** Data for processing follows **
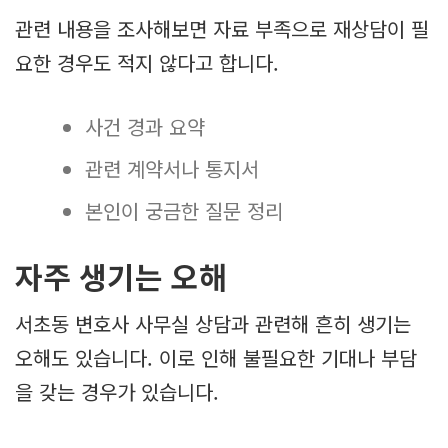
관련 내용을 조사해보면 자료 부족으로 재상담이 필
요한 경우도 적지 않다고 합니다.
사건 경과 요약
관련 계약서나 통지서
본인이 궁금한 질문 정리
자주 생기는 오해
서초동 변호사 사무실 상담과 관련해 흔히 생기는
오해도 있습니다. 이로 인해 불필요한 기대나 부담
을 갖는 경우가 있습니다.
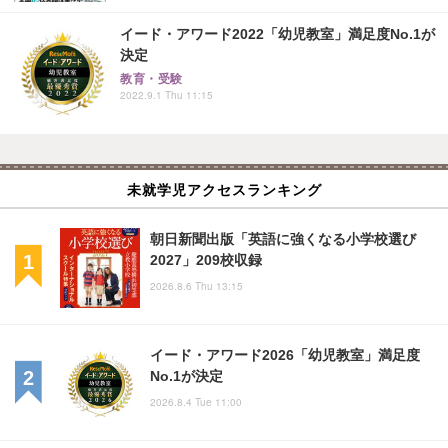
イード・アワード2022「幼児教室」満足度No.1が
決定
教育・受験
2022.9.1 Thu 11:15
未就学児アクセスランキング
朝日新聞出版「英語に強くなる小学校選び
2027」209校収録
2026.8.6 Thu 13:15
イード・アワード2026「幼児教室」満足度
No.1が決定
2026.8.4 Tue 11:00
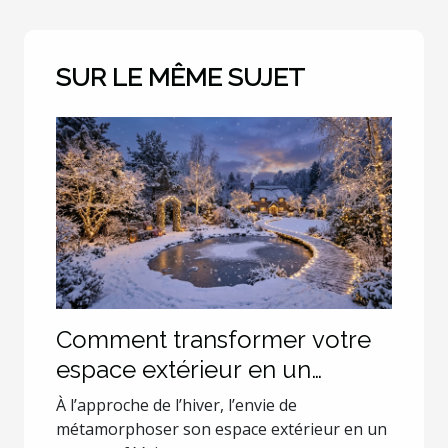
SUR LE MÊME SUJET
Comment transformer votre
espace extérieur en un
paysage hivernal enchanteur
À l’approche de l’hiver, l’envie de
?
métamorphoser son espace extérieur en un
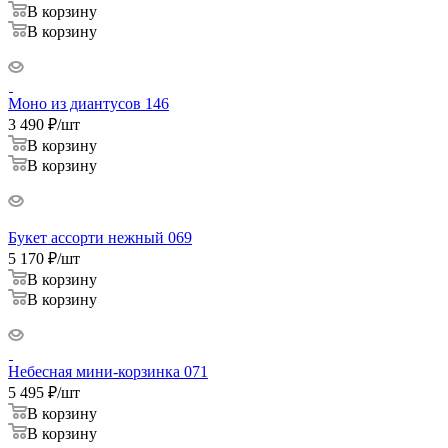
В корзину
В корзину
Моно из диантусов 146
3 490
₽
/шт
В корзину
В корзину
Букет ассорти нежный 069
5 170
₽
/шт
В корзину
В корзину
Небесная мини-корзинка 071
5 495
₽
/шт
В корзину
В корзину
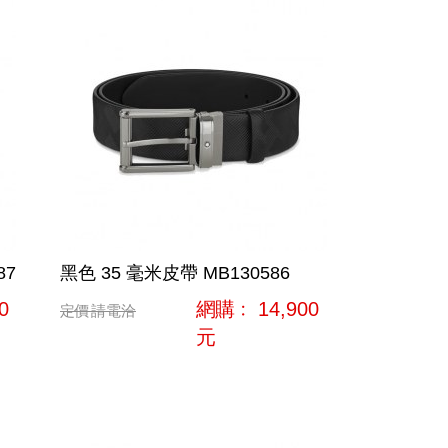
87
黑色 35 毫米皮帶 MB130586
0
網購﹕
14,900
定價
請電洽
元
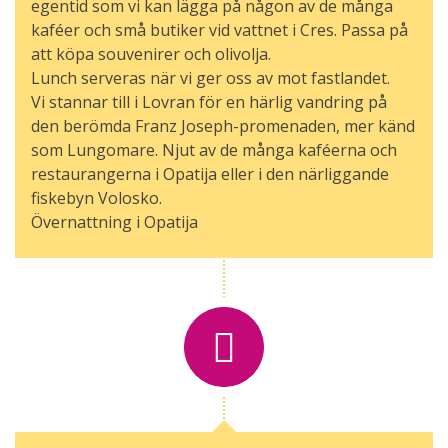
egentid som vi kan lägga på någon av de många
kaféer och små butiker vid vattnet i Cres. Passa på
att köpa souvenirer och olivolja.
Lunch serveras när vi ger oss av mot fastlandet.
Vi stannar till i Lovran för en härlig vandring på
den berömda Franz Joseph-promenaden, mer känd
som Lungomare. Njut av de många kaféerna och
restaurangerna i Opatija eller i den närliggande
fiskebyn Volosko.
Övernattning i Opatija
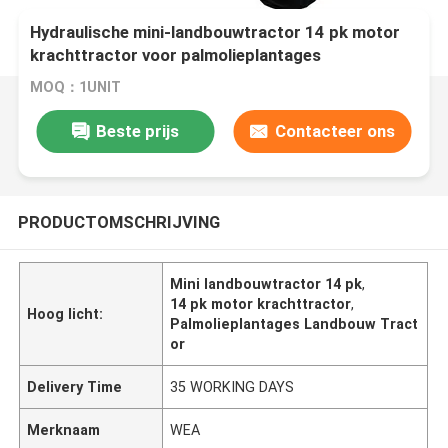
Hydraulische mini-landbouwtractor 14 pk motor
krachttractor voor palmolieplantages
MOQ：1UNIT
Beste prijs
Contacteer ons
PRODUCTOMSCHRIJVING
Mini landbouwtractor 14 pk
,
14 pk motor krachttractor
,
Hoog licht:
Palmolieplantages Landbouw Tract
or
Delivery Time
35 WORKING DAYS
Merknaam
WEA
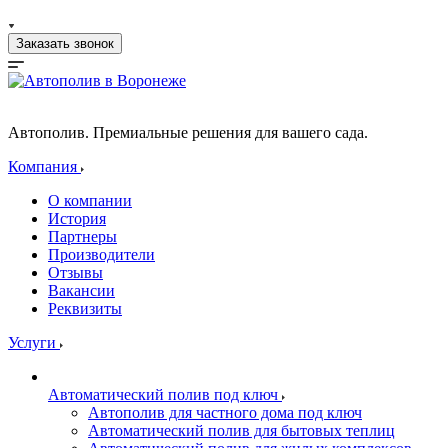
Заказать звонок
Автополив. Премиальные решения для вашего сада.
Компания
О компании
История
Партнеры
Производители
Отзывы
Вакансии
Реквизиты
Услуги
Автоматический полив под ключ
Автополив для частного дома под ключ
Автоматический полив для бытовых теплиц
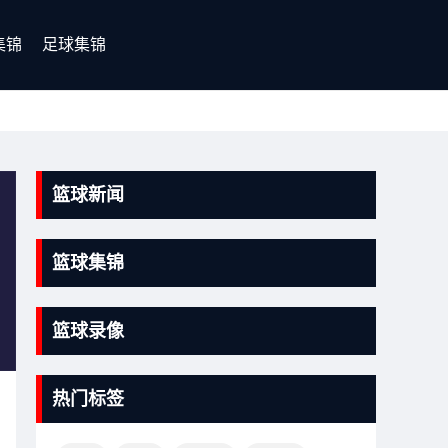
集锦
足球集锦
篮球新闻
篮球集锦
篮球录像
热门标签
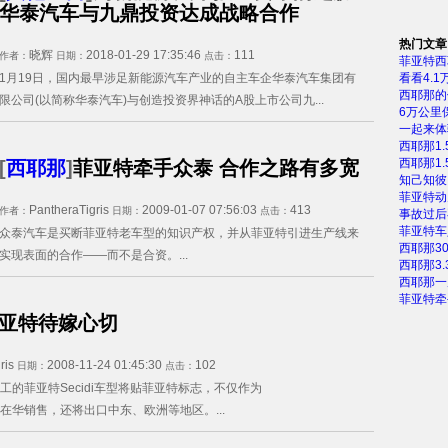
华泰汽车与九鼎投资达成战略合作
热门文章
晓辉
2018-01-29 17:35:46
111
作者：
日期：
点击：
菲亚特西
1月19日，国内最早涉足新能源汽车产业的自主车企华泰汽车集团有
看看4.1
西耶那的
限公司(以简称华泰汽车)与创造投资界神话的A股上市公司九...
6万公里
一起来体
西耶那1.
西耶那1.
[
西耶那
]
菲亚特牵手众泰 合作之路有多宽
知己知彼
菲亚特动
PantheraTigris
2009-01-07 07:56:03
413
作者：
日期：
点击：
事故过后
菲亚特车
众泰汽车是买断菲亚特老车型的知识产权，并从菲亚特引进生产线来
西耶那3
实现表面的合作——而不是合资。...
西耶那3
西耶那一
菲亚特牵
亚特待嫁心切
ris
2008-11-24 01:45:30
102
日期：
点击：
工的菲亚特Secidi车型将贴菲亚特标志，不仅作为
在华销售，还将出口中东、欧洲等地区。...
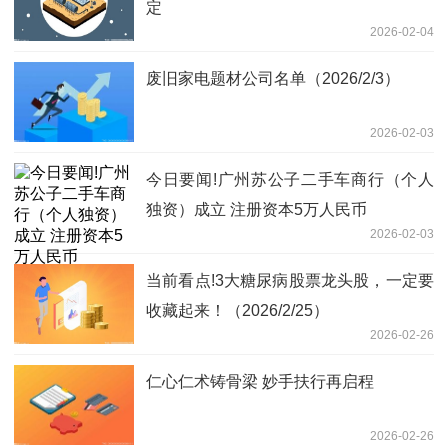
定
2026-02-04
废旧家电题材公司名单（2026/2/3）
2026-02-03
今日要闻!广州苏公子二手车商行（个人
独资）成立 注册资本5万人民币
2026-02-03
当前看点!3大糖尿病股票龙头股，一定要
收藏起来！（2026/2/25）
2026-02-26
仁心仁术铸骨梁 妙手扶行再启程
2026-02-26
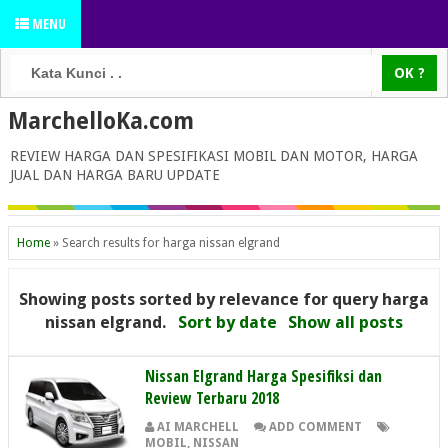
MENU
MarchelloKa.com
REVIEW HARGA DAN SPESIFIKASI MOBIL DAN MOTOR, HARGA
JUAL DAN HARGA BARU UPDATE
Home
»
Search results for harga nissan elgrand
Showing posts sorted by relevance for query
harga
nissan elgrand
.
Sort by date
Show all posts
Nissan Elgrand Harga Spesifiksi dan
Review Terbaru 2018
AI MARCHELL
ADD COMMENT
MOBIL
,
NISSAN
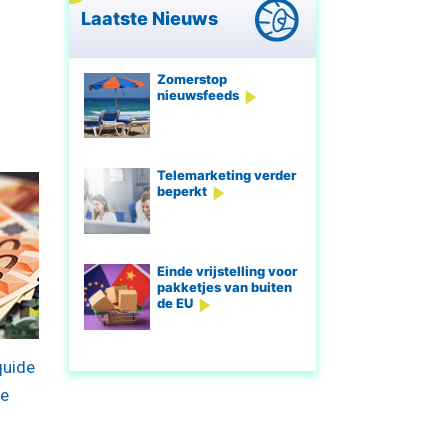
Laatste Nieuws
Zomerstop
nieuwsfeeds
Telemarketing verder
beperkt
Einde vrijstelling voor
pakketjes van buiten
de EU
quide
ze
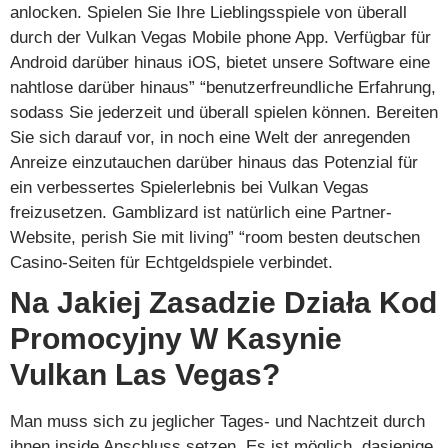
anlocken. Spielen Sie Ihre Lieblingsspiele von überall
durch der Vulkan Vegas Mobile phone App. Verfügbar für
Android darüber hinaus iOS, bietet unsere Software eine
nahtlose darüber hinaus” “benutzerfreundliche Erfahrung,
sodass Sie jederzeit und überall spielen können. Bereiten
Sie sich darauf vor, in noch eine Welt der anregenden
Anreize einzutauchen darüber hinaus das Potenzial für
ein verbessertes Spielerlebnis bei Vulkan Vegas
freizusetzen. Gamblizard ist natürlich eine Partner-
Website, perish Sie mit living” “room besten deutschen
Casino-Seiten für Echtgeldspiele verbindet.
Na Jakiej Zasadzie Działa Kod
Promocyjny W Kasynie
Vulkan Las Vegas?
Man muss sich zu jeglicher Tages- und Nachtzeit durch
ihnen inside Anschluss setzen. Es ist möglich, dasjenige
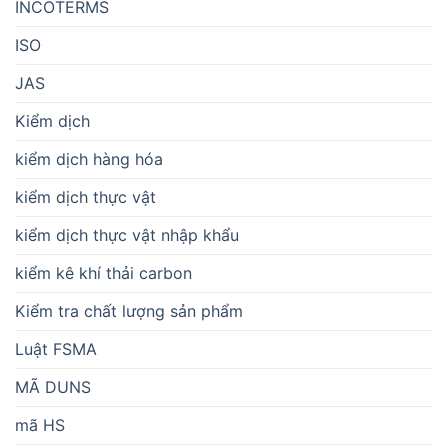
INCOTERMS
ISO
JAS
Kiểm dịch
kiểm dịch hàng hóa
kiểm dịch thực vật
kiểm dịch thực vật nhập khẩu
kiểm kê khí thải carbon
Kiểm tra chất lượng sản phẩm
Luật FSMA
MÃ DUNS
mã HS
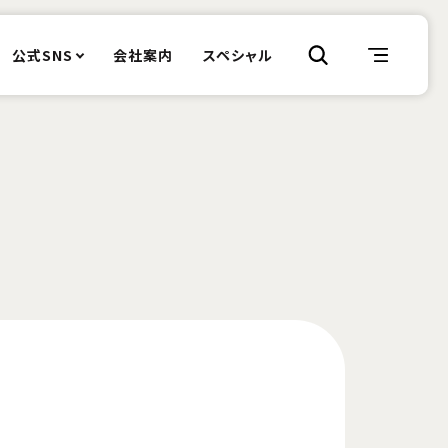
公式SNS
会社案内
スペシャル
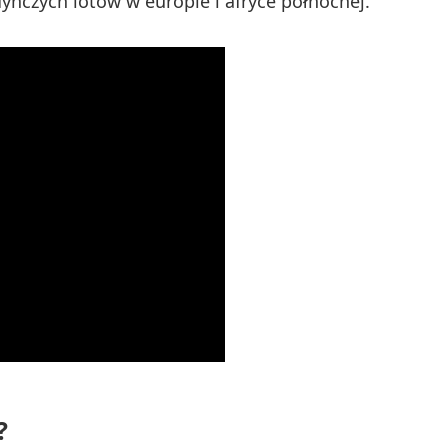
nczych lotów w europie i afryce północnej.
?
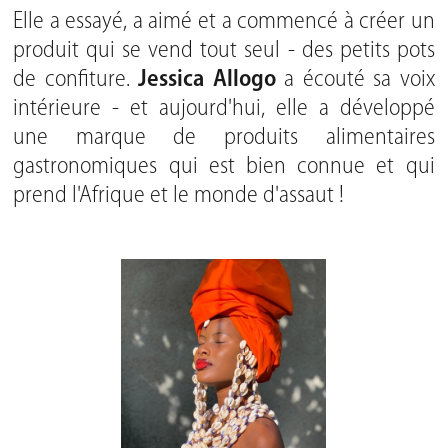
Elle a essayé, a aimé et a commencé à créer un
produit qui se vend tout seul - des petits pots
de confiture.
Jessica Allogo
a écouté sa voix
intérieure - et aujourd'hui, elle a développé
une marque de produits alimentaires
gastronomiques qui est bien connue et qui
prend l'Afrique et le monde d'assaut !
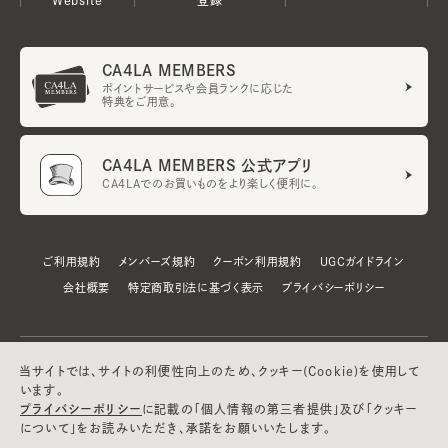
CA4LA MEMBERS
ポイントサービスや会員ランクに応じた
特典をご用意。
CA4LA MEMBERS 公式アプリ
CA4LAでのお買いものをより楽しく便利に。
ご利用規約
メンバーズ規約
クーポン利用規約
UGCガイドライン
会社概要
特定商取引法に基づく表示
プライバシーポリシー
当サイトでは、サイトの利便性向上のため、クッキー(Cookie)を使用して
います。
プライバシーポリシー
に記載の「個人情報の第三者提供」及び「クッキー
について」をお読みいただき、承諾をお願いいたします。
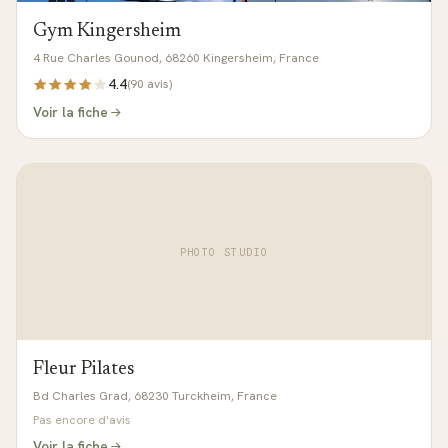
Gym Kingersheim
4 Rue Charles Gounod, 68260 Kingersheim, France
4.4
(
90
avis)
Voir la fiche
PHOTO STUDIO
Fleur Pilates
Bd Charles Grad, 68230 Turckheim, France
Pas encore d'avis
Voir la fiche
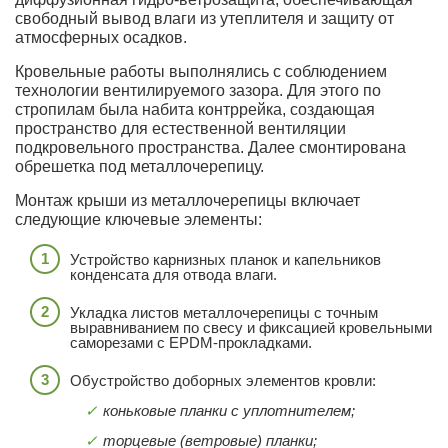
свободный вывод влаги из утеплителя и защиту от
атмосферных осадков.
Кровельные работы выполнялись с соблюдением
технологии вентилируемого зазора. Для этого по
стропилам была набита контррейка, создающая
пространство для естественной вентиляции
подкровельного пространства. Далее смонтирована
обрешетка под металлочерепицу.
Монтаж крыши из металлочерепицы включает
следующие ключевые элементы:
Устройство карнизных планок и капельников
конденсата для отвода влаги.
Укладка листов металлочерепицы с точным
выравниванием по свесу и фиксацией кровельными
саморезами с EPDM-прокладками.
Обустройство доборных элементов кровли:
коньковые планки с уплотнителем;
торцевые (ветровые) планки;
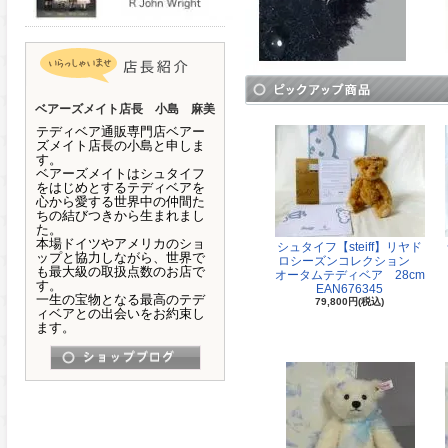
ベアーズメイト店長 小島 麻美
テディベア通販専門店ベアー
ズメイト店長の小島と申しま
す。
ベアーズメイトはシュタイフ
をはじめとするテディベアを
心から愛する世界中の仲間た
ちの結びつきから生まれまし
た。
本場ドイツやアメリカのショ
シュタイフ【steiff】リヤド
ップと協力しながら、世界で
ロシーズンコレクション
も最大級の取扱点数のお店で
オータムテディベア 28cm
す。
EAN676345
一生の宝物となる最高のテデ
79,800円(税込)
ィベアとの出会いをお約束し
ます。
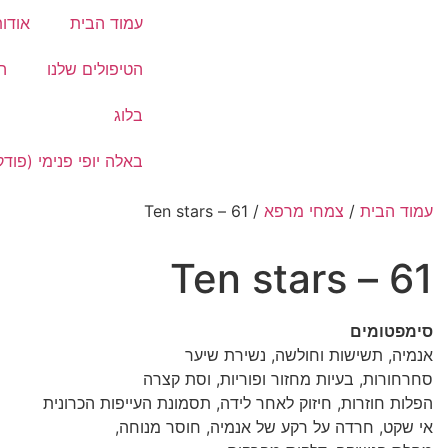
עמוד הבית
אודו
הטיפולים שלנו
ה
בלוג
באלה יופי פנימי (פוד
עמוד הבית
/
צמחי מרפא
/ 61 – Ten stars
61 – Ten stars
סימפטומים
אנמיה, תשישות וחולשה, נשירת שיער
סחרחורות, בעיות מחזור ופוריות, וסת קצרה
הפלות חוזרות, חיזוק לאחר לידה, תסמונת העייפות הכרונית
אי שקט, חרדה על רקע של אנמיה, חוסר מנוחה,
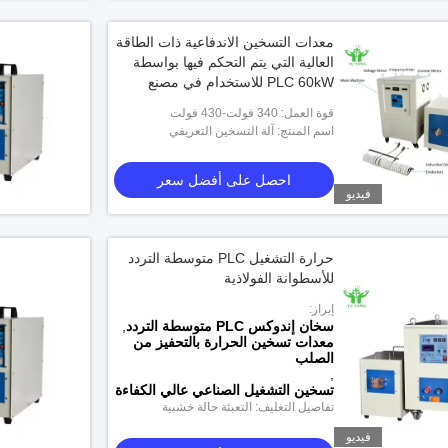
معدات التسخين الاندفاعية ذات الطاقة
العالية التي يتم التحكم فيها بواسطة
PLC 60kW للاستخدام في مصنع
صياغة الصلب ومعالجة الحرارة
قوة العمل: 340 فولت-430 فولت
للمعادن
اسم المنتج: آلة التسخين التعريفي
احصل على أفضل سعر
فيديو
حرارة التشغيل PLC متوسطة التردد
للأسطوانة الفولاذية
إبراز:
سخان إندوكس PLC متوسطة التردد
,
معدات تسخين الحرارة بالتحفيز من
الصلب
للاشتعال 
,
تسخين التشغيل الصناعي عالي الكفاءة
تفاصيل التغليف: التعبئة حالة خشبية
فيديو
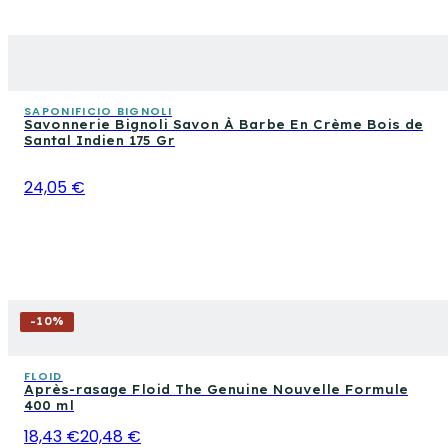
SAPONIFICIO BIGNOLI
Savonnerie Bignoli Savon À Barbe En Crème Bois de
Santal Indien 175 Gr
24,05 €
-
10
%
FLOID
Après-rasage Floid The Genuine Nouvelle Formule
400 ml
18,43 €
20,48 €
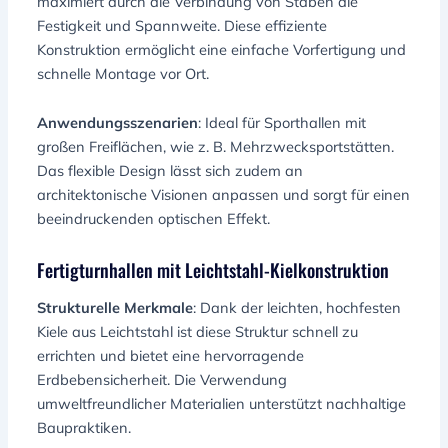
maximiert durch die Verbindung von Stäben die
Festigkeit und Spannweite. Diese effiziente
Konstruktion ermöglicht eine einfache Vorfertigung und
schnelle Montage vor Ort.
Anwendungsszenarien
: Ideal für Sporthallen mit
großen Freiflächen, wie z. B. Mehrzwecksportstätten.
Das flexible Design lässt sich zudem an
architektonische Visionen anpassen und sorgt für einen
beeindruckenden optischen Effekt.
Fertigturnhallen mit Leichtstahl-Kielkonstruktion
Strukturelle Merkmale
: Dank der leichten, hochfesten
Kiele aus Leichtstahl ist diese Struktur schnell zu
errichten und bietet eine hervorragende
Erdbebensicherheit. Die Verwendung
umweltfreundlicher Materialien unterstützt nachhaltige
Baupraktiken.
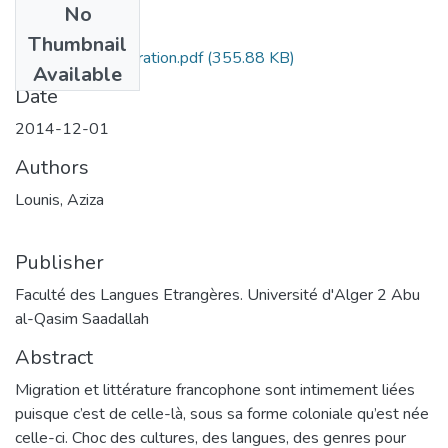
No
Files
Thumbnail
littérature-et-migration.pdf
(355.88 KB)
Available
Date
2014-12-01
Authors
Lounis, Aziza
Publisher
Faculté des Langues Etrangères. Université d'Alger 2 Abu
al-Qasim Saadallah
Abstract
Migration et littérature francophone sont intimement liées
puisque c’est de celle-là, sous sa forme coloniale qu’est née
celle-ci. Choc des cultures, des langues, des genres pour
** End of Data for processing **
### Task item
Look for the string "littérature" in the entries above. Copy every line that has it.

### Solution
littérature-et-migration.pdf
Migration et littérature francophone sont intimement liées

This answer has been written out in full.